“A hypocrite is afraid of the truth… It is like putting makeup on the soul…: this is not the truth.”
So insisted Pope Francis in his general audience on August 25th, 2021.
Relating one of the very earliest church ‘scandal’ stories – the vacillating behaviour of St Peter over whether non-Jews needed to be circumcised to become Christians – the pope was unusually severe. He praised St Paul for ‘calling out’ Peter’s contradictory behaviour in different circumstances – apparently to avoid criticism from Jews for eating with ‘pagan’ Christians – the non-circumcised.
“His error was that of paying more attention to criticism, of making a good impression,” the pope explained.
“Hypocrisy in the Church is particularly detestable; and unfortunately, hypocrisy exists in the Church and there are many hypocritical Christians and ministers,” the pope went on – giving examples of Jesus’s warning against hypocrisy.
There is no need to suppose that Pope Francis had been prompted by any recent specific example of hypocrisy in the church to choose this topic.
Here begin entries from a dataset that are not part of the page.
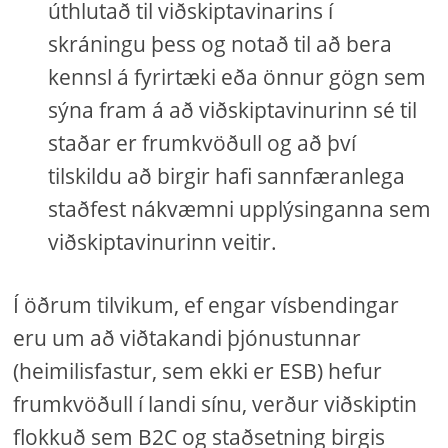
úthlutað til viðskiptavinarins í
skráningu þess og notað til að bera
kennsl á fyrirtæki eða önnur gögn sem
sýna fram á að viðskiptavinurinn sé til
staðar er frumkvöðull og að því
tilskildu að birgir hafi sannfæranlega
staðfest nákvæmni upplýsinganna sem
viðskiptavinurinn veitir.
Í öðrum tilvikum, ef engar vísbendingar
eru um að viðtakandi þjónustunnar
(heimilisfastur, sem ekki er ESB) hefur
frumkvöðull í landi sínu, verður viðskiptin
flokkuð sem B2C og staðsetning birgis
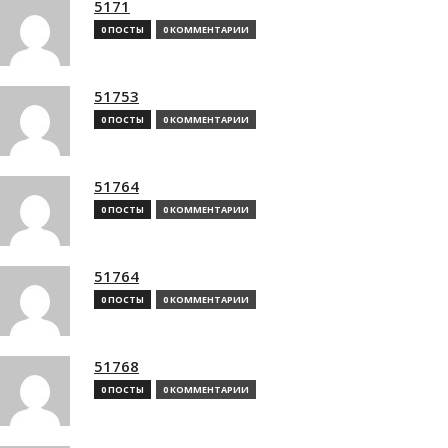
5171
0 ПОСТЫ
0 КОММЕНТАРИИ
51753
0 ПОСТЫ
0 КОММЕНТАРИИ
51764
0 ПОСТЫ
0 КОММЕНТАРИИ
51764
0 ПОСТЫ
0 КОММЕНТАРИИ
51768
0 ПОСТЫ
0 КОММЕНТАРИИ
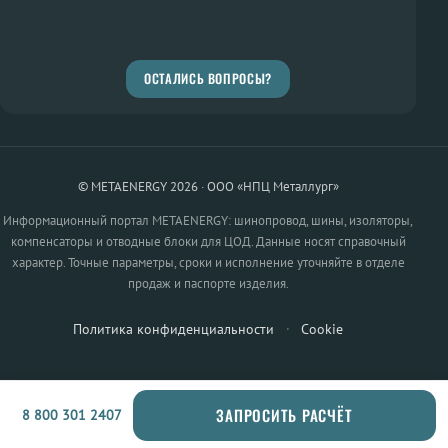
ОСТАЛИСЬ ВОПРОСЫ?
© METAENERGY 2026 · ООО «НПЦ Металлург»
Информационный портал METAENERGY: шинопровод, шины, изоляторы,
компенсаторы и отводные блоки для ЦОД. Данные носят справочный
характер. Точные параметры, сроки и исполнение уточняйте в отделе
продаж и паспорте изделия.
Политика конфиденциальности
·
Cookie
ЗАПРОСИТЬ РАСЧЁТ
8 800 301 2407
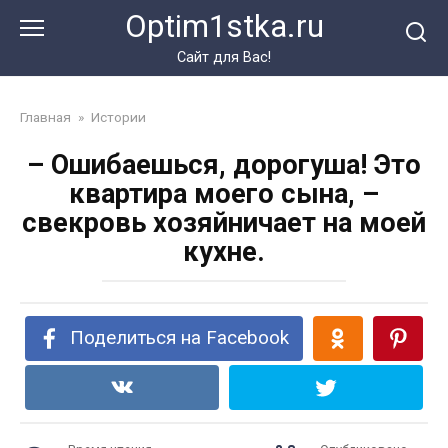
Перейти
Optim1stka.ru
к
контенту
Сайт для Вас!
Главная
»
Истории
– Ошибаешься, дорогуша! Это
квартира моего сына, –
свекровь хозяйничает на моей
кухне.
Поделиться на Facebook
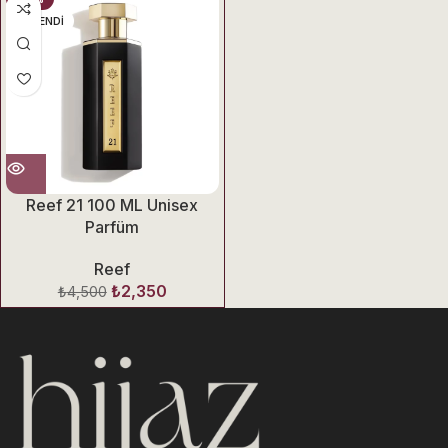
TÜKENDI
Reef 21 100 ML Unisex
Parfüm
Reef
₺
2,350
₺
4,500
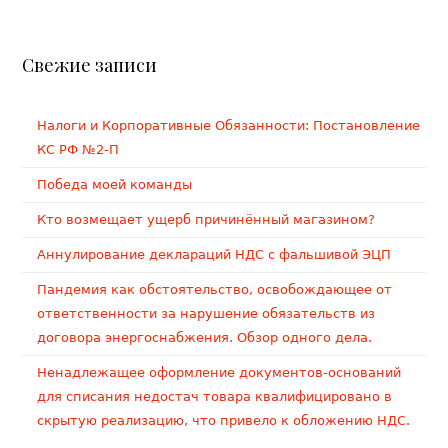
Свежие записи
Налоги и Корпоративные Обязанности: Постановление
КС РФ №2-П
Победа моей команды
Кто возмещает ущерб причинённый магазином?
Аннулирование деклараций НДС с фальшивой ЭЦП
Пандемия как обстоятельство, освобождающее от
ответственности за нарушение обязательств из
договора энергоснабжения. Обзор одного дела.
Ненадлежащее оформление документов-оснований
для списания недостач товара квалифицировано в
скрытую реализацию, что привело к обложению НДС.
The Gospel of the day was the passage in the St Matthew’s gospel where Jesus attacked his own critics: ““Woe to you, scribes and Pharisees, hypocrites! For you are like whitewashed tombs, which on the outside look beautiful, but inside they are full of the bones of the dead and of all kinds of filth.”
However, the pope’s closing sentences were clearly an invitation to all disturbers of unity in the church to examine their consciences:
“A hypocrite does not know how to love. To act other than truthfully means jeopardising the unity of the Church, that unity for which the Lord Himself prayed.”